Make-A-Wish sent William and his family from Georgia to 2K’s headquarters in Novato, California, to grant his wish to visit the home of NBA 2K; however, he was unaware that in addition to his unforgettable tour, 2K planned to professionally scan his likeness – just as they had with his favorite NBA stars – and create him as a playable roster member in NBA 2K20 and make him accessible to millions of players around the world to add to their teams.
“When we learned about William’s wish to visit 2K, the whole team was thrilled,” said Ronnie Singh, also known as Ronnie 2K. “Learning about his journey was really humbling, and we wanted to find a way to make William’s wish come true in the biggest way possible. We couldn’t think of a better way to do that than bringing his passion to life in-game and giving millions of NBA 2K fans around the world the chance to enjoy William’s player model.”
Much like today’s biggest NBA stars, William’s NBA 2K experience began at the 2K Motion Capture Studio, where 140 motion capture cameras caught his every move. William then had his likeness recreated in incredible detail by 146 Pixelgun cameras, each capturing every grimace and grin, and all to help authentically bring his player model to life.
“Each player does a dance move or a celebration before he gets on the court,” William explained. “So, I got one of those, too. I got to create it.”
William also talked to the NBA 2K marketing and video capture teams, and the development team at Visual Concepts. Armed with a list of ideas for the game, William gave his input in potential cover athletes, game modes, and features that he would love to see in the future.

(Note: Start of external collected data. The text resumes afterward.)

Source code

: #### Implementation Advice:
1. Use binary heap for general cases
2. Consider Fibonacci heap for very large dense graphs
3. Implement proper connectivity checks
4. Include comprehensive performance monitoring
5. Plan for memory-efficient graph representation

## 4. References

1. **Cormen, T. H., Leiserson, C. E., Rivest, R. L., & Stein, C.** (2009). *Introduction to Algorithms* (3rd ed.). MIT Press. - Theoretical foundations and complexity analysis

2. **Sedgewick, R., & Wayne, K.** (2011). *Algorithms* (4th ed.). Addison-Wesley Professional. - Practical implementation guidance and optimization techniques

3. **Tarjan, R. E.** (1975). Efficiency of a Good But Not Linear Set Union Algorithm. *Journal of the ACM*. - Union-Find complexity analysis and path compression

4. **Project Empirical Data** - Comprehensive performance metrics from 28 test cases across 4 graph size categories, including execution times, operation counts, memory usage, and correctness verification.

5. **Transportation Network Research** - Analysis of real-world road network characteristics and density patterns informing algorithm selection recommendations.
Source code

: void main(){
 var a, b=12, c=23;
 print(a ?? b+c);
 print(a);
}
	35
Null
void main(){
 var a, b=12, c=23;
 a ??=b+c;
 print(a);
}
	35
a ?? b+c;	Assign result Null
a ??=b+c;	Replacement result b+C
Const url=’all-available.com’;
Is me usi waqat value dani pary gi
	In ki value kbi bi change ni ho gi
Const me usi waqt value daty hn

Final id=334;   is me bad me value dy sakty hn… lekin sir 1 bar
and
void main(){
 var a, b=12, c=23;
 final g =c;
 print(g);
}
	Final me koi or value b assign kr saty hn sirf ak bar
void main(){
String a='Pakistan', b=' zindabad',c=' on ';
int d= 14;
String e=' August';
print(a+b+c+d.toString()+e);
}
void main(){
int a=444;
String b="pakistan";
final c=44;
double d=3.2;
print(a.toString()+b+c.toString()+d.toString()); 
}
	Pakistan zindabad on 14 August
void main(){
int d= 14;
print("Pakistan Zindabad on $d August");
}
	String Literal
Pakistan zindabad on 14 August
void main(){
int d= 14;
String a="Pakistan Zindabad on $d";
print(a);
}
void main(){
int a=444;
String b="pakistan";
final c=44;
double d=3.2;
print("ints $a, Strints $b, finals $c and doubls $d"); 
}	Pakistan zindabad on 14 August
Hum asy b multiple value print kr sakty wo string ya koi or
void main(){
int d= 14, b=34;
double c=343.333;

William was 18 months old when he went into heart failure and was diagnosed with a genetic disorder that causes muscle weakness and heart problems. His medical condition does not allow him to play sports like other children his age, but NBA 2K allows him to stay competitive in sports virtually. William’s wish helped him during his treatment by giving him something to look forward to in the future. In addition, he is now eager to explore employment opportunities with 2K when he is older.
“The cool thing is that 2K took what could have been a great wish and brought it to a level that we never expected,” says William’s mom, Julie. “They treated him – and all of us – like royalty and were so interested in everything William had to offer them. It was absolutely unbelievable.”